(Beginning of Data provided)

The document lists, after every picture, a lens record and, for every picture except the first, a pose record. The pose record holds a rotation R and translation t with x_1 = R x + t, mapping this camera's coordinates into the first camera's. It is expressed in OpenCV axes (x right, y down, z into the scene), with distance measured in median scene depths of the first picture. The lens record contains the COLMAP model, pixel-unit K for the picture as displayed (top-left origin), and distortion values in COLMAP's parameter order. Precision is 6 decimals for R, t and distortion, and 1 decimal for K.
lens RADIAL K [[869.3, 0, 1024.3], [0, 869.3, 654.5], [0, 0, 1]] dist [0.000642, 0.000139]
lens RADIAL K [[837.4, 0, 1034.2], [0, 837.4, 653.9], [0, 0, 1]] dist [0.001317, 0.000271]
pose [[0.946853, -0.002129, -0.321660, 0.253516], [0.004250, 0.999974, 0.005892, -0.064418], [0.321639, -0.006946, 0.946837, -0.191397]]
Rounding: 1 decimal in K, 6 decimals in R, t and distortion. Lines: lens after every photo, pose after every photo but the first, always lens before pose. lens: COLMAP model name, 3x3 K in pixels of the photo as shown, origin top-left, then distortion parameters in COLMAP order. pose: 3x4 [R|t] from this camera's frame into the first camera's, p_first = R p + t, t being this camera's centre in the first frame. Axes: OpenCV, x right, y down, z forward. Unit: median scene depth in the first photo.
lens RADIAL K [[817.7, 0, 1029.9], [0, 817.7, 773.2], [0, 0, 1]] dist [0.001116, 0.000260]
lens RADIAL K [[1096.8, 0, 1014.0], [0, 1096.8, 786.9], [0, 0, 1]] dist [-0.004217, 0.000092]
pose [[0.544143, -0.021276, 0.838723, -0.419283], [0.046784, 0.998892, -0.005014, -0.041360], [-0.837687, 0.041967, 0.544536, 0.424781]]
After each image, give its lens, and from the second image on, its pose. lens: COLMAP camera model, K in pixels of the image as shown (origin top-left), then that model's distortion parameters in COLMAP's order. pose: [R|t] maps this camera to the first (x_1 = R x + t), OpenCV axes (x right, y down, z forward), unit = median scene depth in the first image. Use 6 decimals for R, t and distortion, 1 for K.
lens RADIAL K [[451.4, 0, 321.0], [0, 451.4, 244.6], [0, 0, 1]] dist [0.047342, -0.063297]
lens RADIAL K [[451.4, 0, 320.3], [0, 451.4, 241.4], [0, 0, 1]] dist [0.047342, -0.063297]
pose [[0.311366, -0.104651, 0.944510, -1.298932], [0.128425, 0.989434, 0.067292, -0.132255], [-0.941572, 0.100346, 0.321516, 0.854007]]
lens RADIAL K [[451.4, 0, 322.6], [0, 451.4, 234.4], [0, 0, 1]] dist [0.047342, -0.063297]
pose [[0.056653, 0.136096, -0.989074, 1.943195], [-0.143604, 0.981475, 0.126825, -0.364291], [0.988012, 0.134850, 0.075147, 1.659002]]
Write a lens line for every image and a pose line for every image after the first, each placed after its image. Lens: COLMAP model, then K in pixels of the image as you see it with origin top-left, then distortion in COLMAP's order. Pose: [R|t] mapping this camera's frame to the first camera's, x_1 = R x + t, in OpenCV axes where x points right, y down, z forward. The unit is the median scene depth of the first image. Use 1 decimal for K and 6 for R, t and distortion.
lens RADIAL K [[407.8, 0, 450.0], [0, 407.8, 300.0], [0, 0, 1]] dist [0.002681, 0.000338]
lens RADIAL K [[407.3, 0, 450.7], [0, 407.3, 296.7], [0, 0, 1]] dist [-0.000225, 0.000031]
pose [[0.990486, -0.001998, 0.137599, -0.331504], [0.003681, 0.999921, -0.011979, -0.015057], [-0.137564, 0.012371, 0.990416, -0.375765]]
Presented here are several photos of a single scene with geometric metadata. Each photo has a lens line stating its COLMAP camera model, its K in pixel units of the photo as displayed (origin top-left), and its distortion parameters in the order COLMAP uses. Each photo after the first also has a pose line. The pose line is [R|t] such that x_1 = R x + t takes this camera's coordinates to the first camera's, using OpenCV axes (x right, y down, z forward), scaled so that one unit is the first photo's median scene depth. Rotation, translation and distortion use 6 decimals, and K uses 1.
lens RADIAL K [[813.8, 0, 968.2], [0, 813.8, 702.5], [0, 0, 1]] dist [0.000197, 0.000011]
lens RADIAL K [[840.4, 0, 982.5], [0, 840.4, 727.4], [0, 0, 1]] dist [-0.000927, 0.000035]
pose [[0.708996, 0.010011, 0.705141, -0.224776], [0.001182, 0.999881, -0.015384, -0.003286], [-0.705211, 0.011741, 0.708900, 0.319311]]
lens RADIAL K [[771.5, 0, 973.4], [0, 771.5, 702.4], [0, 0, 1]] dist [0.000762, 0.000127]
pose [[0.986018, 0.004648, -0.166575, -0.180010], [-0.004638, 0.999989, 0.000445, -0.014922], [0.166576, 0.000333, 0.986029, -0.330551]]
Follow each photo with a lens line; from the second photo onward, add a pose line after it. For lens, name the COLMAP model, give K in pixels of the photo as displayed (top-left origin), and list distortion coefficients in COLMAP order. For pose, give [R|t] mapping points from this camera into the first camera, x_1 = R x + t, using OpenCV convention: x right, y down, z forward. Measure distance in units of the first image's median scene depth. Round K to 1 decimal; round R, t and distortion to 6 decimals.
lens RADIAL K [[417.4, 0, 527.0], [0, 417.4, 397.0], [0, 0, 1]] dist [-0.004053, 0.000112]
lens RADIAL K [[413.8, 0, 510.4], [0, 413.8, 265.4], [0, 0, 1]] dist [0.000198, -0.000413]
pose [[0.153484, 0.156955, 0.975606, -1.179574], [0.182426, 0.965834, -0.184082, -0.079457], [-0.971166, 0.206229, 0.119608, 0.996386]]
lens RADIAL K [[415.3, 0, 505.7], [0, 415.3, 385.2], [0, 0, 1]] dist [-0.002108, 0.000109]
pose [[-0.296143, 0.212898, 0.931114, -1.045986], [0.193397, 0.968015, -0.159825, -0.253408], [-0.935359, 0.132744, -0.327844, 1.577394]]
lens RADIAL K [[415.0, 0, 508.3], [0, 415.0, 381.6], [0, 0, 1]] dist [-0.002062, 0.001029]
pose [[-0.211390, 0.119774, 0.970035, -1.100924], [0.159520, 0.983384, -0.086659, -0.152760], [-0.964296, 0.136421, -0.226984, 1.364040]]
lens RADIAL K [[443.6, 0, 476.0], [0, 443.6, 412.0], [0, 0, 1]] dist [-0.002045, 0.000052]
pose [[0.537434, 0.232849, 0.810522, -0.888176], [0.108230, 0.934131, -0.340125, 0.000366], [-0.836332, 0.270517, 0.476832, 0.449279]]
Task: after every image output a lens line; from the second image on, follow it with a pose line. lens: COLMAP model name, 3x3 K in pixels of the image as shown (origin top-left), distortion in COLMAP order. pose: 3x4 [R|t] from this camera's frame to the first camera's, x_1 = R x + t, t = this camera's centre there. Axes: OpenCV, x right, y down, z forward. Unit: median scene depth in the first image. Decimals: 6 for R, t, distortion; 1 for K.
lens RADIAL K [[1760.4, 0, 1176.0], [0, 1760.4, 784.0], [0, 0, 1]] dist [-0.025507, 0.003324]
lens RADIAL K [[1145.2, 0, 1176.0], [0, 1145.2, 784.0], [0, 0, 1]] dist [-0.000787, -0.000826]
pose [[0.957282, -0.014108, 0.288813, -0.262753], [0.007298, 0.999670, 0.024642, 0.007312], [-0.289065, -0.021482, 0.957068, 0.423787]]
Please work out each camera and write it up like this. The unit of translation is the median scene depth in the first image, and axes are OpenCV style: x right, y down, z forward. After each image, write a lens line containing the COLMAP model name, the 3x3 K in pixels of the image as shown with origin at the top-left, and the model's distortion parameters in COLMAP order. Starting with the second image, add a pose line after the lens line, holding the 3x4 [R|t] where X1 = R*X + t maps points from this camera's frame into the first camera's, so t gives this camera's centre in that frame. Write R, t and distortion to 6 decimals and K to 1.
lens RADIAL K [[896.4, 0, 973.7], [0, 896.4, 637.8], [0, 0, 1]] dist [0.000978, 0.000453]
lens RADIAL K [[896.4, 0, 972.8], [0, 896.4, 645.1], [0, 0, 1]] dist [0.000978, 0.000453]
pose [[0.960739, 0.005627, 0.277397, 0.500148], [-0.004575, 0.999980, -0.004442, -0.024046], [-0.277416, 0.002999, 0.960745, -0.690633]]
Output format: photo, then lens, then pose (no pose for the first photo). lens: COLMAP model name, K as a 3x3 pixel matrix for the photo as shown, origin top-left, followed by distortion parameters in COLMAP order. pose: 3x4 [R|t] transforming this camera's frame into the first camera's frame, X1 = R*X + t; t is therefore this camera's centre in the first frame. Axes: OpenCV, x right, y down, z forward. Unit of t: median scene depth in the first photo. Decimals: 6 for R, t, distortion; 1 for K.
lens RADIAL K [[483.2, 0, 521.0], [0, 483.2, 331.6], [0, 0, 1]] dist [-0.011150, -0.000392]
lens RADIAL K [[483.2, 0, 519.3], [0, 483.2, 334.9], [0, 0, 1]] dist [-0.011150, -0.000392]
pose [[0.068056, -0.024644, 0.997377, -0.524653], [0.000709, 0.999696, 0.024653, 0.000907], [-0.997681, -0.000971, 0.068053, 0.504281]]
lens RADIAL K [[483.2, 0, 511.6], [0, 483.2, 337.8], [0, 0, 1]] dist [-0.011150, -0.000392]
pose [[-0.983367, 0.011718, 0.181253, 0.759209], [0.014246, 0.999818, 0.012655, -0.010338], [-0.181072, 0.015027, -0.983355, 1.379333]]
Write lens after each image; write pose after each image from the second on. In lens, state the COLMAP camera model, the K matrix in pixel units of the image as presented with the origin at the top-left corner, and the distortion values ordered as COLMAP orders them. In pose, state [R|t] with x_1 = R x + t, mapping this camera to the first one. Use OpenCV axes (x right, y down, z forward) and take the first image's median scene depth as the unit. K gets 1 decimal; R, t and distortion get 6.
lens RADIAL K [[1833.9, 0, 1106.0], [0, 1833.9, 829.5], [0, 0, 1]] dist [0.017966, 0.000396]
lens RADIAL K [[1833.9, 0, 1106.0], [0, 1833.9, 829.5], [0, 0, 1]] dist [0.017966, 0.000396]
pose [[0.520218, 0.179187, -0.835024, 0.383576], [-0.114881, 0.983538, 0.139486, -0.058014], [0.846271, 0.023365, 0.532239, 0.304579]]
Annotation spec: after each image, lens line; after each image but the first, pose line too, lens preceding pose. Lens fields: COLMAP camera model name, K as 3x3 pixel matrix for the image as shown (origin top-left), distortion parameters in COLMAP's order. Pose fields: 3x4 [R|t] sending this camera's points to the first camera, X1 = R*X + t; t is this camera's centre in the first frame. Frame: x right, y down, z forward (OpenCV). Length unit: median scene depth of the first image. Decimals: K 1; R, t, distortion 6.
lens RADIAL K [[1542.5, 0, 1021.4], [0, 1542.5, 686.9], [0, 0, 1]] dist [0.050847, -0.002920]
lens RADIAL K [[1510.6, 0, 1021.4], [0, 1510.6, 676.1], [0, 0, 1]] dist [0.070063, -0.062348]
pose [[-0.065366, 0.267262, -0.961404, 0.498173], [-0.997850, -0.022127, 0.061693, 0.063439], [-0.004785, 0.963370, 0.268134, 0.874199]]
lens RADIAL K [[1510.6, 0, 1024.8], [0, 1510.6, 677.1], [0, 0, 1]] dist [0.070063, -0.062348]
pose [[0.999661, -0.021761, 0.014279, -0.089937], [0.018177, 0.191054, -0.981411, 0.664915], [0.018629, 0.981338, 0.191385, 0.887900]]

(End of Data provided)

Task directions
The answer must be exactly the lines from the one containing "Annotation spec: after" through the final line of the data, both ends included, and nothing else.

Exercise answer
Annotation spec: after each image, lens line; after each image but the first, pose line too, lens preceding pose. Lens fields: COLMAP camera model name, K as 3x3 pixel matrix for the image as shown (origin top-left), distortion parameters in COLMAP's order. Pose fields: 3x4 [R|t] sending this camera's points to the first camera, X1 = R*X + t; t is this camera's centre in the first frame. Frame: x right, y down, z forward (OpenCV). Length unit: median scene depth of the first image. Decimals: K 1; R, t, distortion 6.
lens RADIAL K [[1542.5, 0, 1021.4], [0, 1542.5, 686.9], [0, 0, 1]] dist [0.050847, -0.002920]
lens RADIAL K [[1510.6, 0, 1021.4], [0, 1510.6, 676.1], [0, 0, 1]] dist [0.070063, -0.062348]
pose [[-0.065366, 0.267262, -0.961404, 0.498173], [-0.997850, -0.022127, 0.061693, 0.063439], [-0.004785, 0.963370, 0.268134, 0.874199]]
lens RADIAL K [[1510.6, 0, 1024.8], [0, 1510.6, 677.1], [0, 0, 1]] dist [0.070063, -0.062348]
pose [[0.999661, -0.021761, 0.014279, -0.089937], [0.018177, 0.191054, -0.981411, 0.664915], [0.018629, 0.981338, 0.191385, 0.887900]]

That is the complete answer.